Thanks for adding the test case! I think a false positive is reasonable enough given how rarely I expect people using K&R C function declarations will worry about swapped arguments.


Question: would it make sense to (someday, not now) consider output parameters similar to return statements? e.g.,

void int_swap(int &foo, int &bar) {
  int temp = foo;
  foo = bar;
  bar = temp;

As a question for today: should co_return should be handled similarly as return?


Thank you for the clarification and test coverage!


I don't think there's a need to make these optional when we're using the Enabled flag.

whisperity marked 2 inline comments as done.Wed, Mar 17, 7:02 AM
whisperity added inline comments.
  1. Maybe. Unfortunately, one needs to be careful with that. Originally I did implement a "5th" heuristic that dealt with ignoring parameters that had the same builtin operator used on them. However, while it silenced a few false positives, it started creating massive amounts of false negatives.

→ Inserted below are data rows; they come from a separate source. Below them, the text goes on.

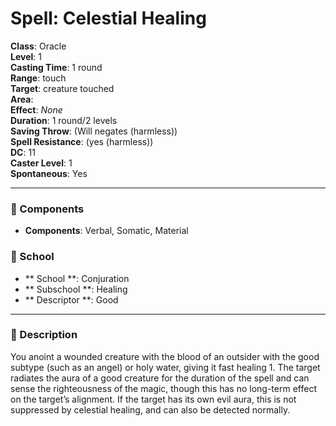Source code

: 
# Spell: Celestial Healing
**Class**: Oracle  
**Level**: 1  
**Casting Time**: 1 round  
**Range**: touch  
**Target**: creature touched  
**Area**:   
**Effect**: _None_  
**Duration**: 1 round/2 levels  
**Saving Throw**:  (Will negates (harmless))  
**Spell Resistance**:  (yes (harmless))  
**DC**: 11  
**Caster Level**: 1  
**Spontaneous**: Yes

---

### 🔮 Components
- **Components**: Verbal, Somatic, Material

### 🏫 School
- ** School **: Conjuration
- ** Subschool **: Healing
- ** Descriptor **: Good
---

### 📜 Description
You anoint a wounded creature with the blood of an outsider with the good subtype (such as an angel) or holy water, giving it fast healing 1. The target radiates the aura of a good creature for the duration of the spell and can sense the righteousness of the magic, though this has no long-term effect on the target’s alignment. If the target has its own evil aura, this is not suppressed by celestial healing, and can also be detected normally.
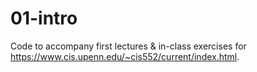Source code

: # 01-intro

Code to accompany first lectures & in-class exercises for https://www.cis.upenn.edu/~cis552/current/index.html.
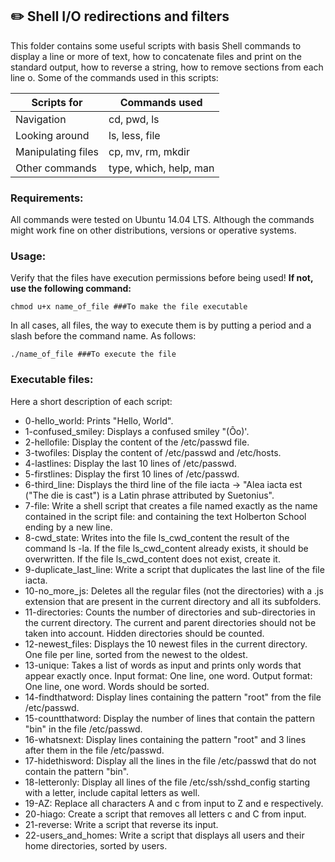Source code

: ## :pencil2: Shell I/O redirections and filters
This folder contains some useful scripts with basis Shell commands to display a line or more of text, how to concatenate files and print on the standard output, how to reverse a string, how to remove sections from each line o. Some of the commands used in this scripts:

| Scripts for |Commands used|
|--|--|
| Navigation | cd, pwd, ls | 
| Looking around | ls, less, file |
| Manipulating files | cp, mv, rm, mkdir|
| Other commands | type, which, help, man |

### Requirements:
All commands were tested on Ubuntu 14.04 LTS. Although the commands might work fine on other distributions, versions or operative systems.

### Usage:
Verify that the files have execution permissions before being used! **If not, use the following command:**

    chmod u+x name_of_file ###To make the file executable

In all cases, all files, the way to execute them is by putting a period and a slash before the command name. As follows:

    ./name_of_file ###To execute the file

### Executable files:

Here a short description of each script:
+ 0-hello_world: Prints "Hello, World".
+ 1-confused_smiley: Displays a confused smiley "(Ôo)'.
+ 2-hellofile: Display the content of the /etc/passwd file.
+ 3-twofiles: Display the content of /etc/passwd and /etc/hosts.
+ 4-lastlines: Display the last 10 lines of /etc/passwd.
+ 5-firstlines: Display the first 10 lines of /etc/passwd.
+ 6-third_line: Displays the third line of the file iacta -> "Alea iacta est ("The die is cast") is a Latin phrase attributed by Suetonius".
+ 7-file: Write a shell script that creates a file named exactly as the name contained in the script file: and containing the text Holberton School ending by a new line.
+ 8-cwd_state: Writes into the file ls_cwd_content the result of the command ls -la. If the file ls_cwd_content already exists, it should be overwritten. If the file ls_cwd_content does not exist, create it.
+ 9-duplicate_last_line: Write a script that duplicates the last line of the file iacta.
+ 10-no_more_js: Deletes all the regular files (not the directories) with a .js extension that are present in the current directory and all its subfolders.
+ 11-directories: Counts the number of directories and sub-directories in the current directory. The current and parent directories should not be taken into account. Hidden directories should be counted.
+ 12-newest_files: Displays the 10 newest files in the current directory. One file per line, sorted from the newest to the oldest.
+ 13-unique: Takes a list of words as input and prints only words that appear exactly once. Input format: One line, one word. Output format: One line, one word. Words should be sorted.
+ 14-findthatword: Display lines containing the pattern "root" from the file /etc/passwd.
+ 15-countthatword: Display the number of lines that contain the pattern "bin" in the file /etc/passwd.
+ 16-whatsnext: Display lines containing the pattern "root" and 3 lines after them in the file /etc/passwd.
+ 17-hidethisword: Display all the lines in the file /etc/passwd that do not contain the pattern "bin".
+ 18-letteronly: Display all lines of the file /etc/ssh/sshd_config starting with a letter, include capital letters as well.
+ 19-AZ: Replace all characters A and c from input to Z and e respectively.
+ 20-hiago: Create a script that removes all letters c and C from input.
+ 21-reverse: Write a script that reverse its input.
+ 22-users_and_homes: Write a script that displays all users and their home directories, sorted by users.
<!--stackedit_data:
eyJoaXN0b3J5IjpbLTE5NjQwMDU1ODcsNTgwNTQ3OTY4XX0=
-->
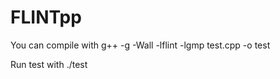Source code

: # FLINTpp

You can compile with
  g++ -g -Wall -lflint -lgmp test.cpp -o test

Run test with 
  ./test
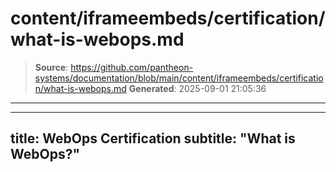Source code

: # content/iframeembeds/certification/what-is-webops.md

> **Source**: https://github.com/pantheon-systems/documentation/blob/main/content/iframeembeds/certification/what-is-webops.md
> **Generated**: 2025-09-01 21:05:36

---

---
title: WebOps Certification
subtitle: "What is WebOps?"
---

<Partial file="certification-guide/what-is-webops.md" />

(In the concrete example, I think foo = bar will silence them because "appears in the same expression".)

  1. I don't know. It would require a deeper understanding of Coroutines themselves, and how people use them.

The original idea was that each heuristic could be individually toggled by the user... But I think we can agree that would be a bad idea and just overengineering.

whisperity added inline comments.Wed, Mar 17, 7:10 AM

If you don't mind me posting images, I can show a direct example. Things where the inability to track data flow really bites us in the backside.

Examples from Apache Xerces:

Here's a false positive that would be silenced by the logic of "using the same operateur on the two params".

And here is a false negative from the exact same logic.

Maybe it could be some solace that we're restricting to non-const-lvalue-references (and pointers-to-non-const ??) and only assignment (only assignment?!))...

aaron.ballman accepted this revision.Wed, Mar 17, 9:49 AM

LGTM once the optional bits are fixed up.


Ah, point #1 is an excellent point. As for #2, I think we can handle it in a follow-up, but I believe co_return follows the same usage patterns as return, generally.


Yeah, I think it's probably better to drop the optionals here -- we can revisit the decision later if there's user feedback requesting finer granularity here.

This revision is now accepted and ready to land.Wed, Mar 17, 9:49 AM
whisperity marked 4 inline comments as done.

NFC Turned some Optional<T> into just T.


Added a TODO for co_return, so we don't forget.